Mebel diz que muitos se conformam com a negativa da instituição, sem saber que têm direito à aposentadoria integral. E há os casos em que as pessoas se dão conta e acabam entrando na justiça. A advogada acredita que o INSS vem apostando no judiciário, já que as soluções são sempre demoradas. “Fiz um parecer para uma professora levar ao INSS. A funcionária que a atendeu disse saber que ela tinha direito, mas o sistema não calculava. Isso cai na via judicial e leva anos para resolver”. Mebel orienta os professores já aposentados a compareceram no Sinpro, pois está sendo feita a revisão dos benefícios.

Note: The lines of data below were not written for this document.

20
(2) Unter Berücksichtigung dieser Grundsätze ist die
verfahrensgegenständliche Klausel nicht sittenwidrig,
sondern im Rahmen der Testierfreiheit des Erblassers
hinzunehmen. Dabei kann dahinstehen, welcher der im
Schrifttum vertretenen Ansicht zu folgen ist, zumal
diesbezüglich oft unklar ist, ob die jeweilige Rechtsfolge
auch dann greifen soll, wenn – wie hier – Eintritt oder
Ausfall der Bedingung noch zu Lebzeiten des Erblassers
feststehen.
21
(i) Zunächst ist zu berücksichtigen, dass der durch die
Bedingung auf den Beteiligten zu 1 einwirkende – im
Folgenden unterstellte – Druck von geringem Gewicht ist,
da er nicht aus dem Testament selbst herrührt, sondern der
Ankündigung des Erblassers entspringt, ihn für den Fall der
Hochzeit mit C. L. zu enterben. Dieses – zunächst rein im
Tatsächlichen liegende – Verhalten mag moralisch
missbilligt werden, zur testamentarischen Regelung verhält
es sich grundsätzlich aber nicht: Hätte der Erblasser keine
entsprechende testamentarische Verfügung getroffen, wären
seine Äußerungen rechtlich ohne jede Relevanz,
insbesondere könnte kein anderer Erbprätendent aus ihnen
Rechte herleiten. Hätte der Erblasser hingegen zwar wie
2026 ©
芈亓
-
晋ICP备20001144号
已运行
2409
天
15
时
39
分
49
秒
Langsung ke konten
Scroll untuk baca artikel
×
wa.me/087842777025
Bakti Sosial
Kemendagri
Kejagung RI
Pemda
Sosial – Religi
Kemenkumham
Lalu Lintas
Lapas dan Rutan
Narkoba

Em nome do INSS, a gerente executiva em Canoas, Magda Rodrigues Biscalha, nega que haja diferença de interpretação de posto para posto. “A orientação é única, porque a legislação é a mesma e serve para todo o país”. Ela credita que os problemas ocorram, na maioria das vezes, porque o requerente não encaminha a documentação completa. “Quanto à demora no atendimento, isso depende da demanda em cada agência”, acrescentando que a agilidade constatada no posto Lindóia se dá porque não são prestados uma série de serviços, como perícia médica. “Contamos com mão-de-obra terceirizada por carência muito grande no quadro de funcionários, mas não é isso que determina o atraso e sim a condição da documentação apresentada”. Magda diz ainda ser impossível falar das dificuldades de forma generalizada, pois “cada caso é um caso, cada um tem sua vida profissional avaliada”.
No Estado, este ano, a média de novos requerimentos de benefícios em geral atingiu 33 mil por mês. Desse total, Magda acredita que são concedidos 27 mil. Ou seja, em seis meses, 36 mil deixaram de ser concedidos.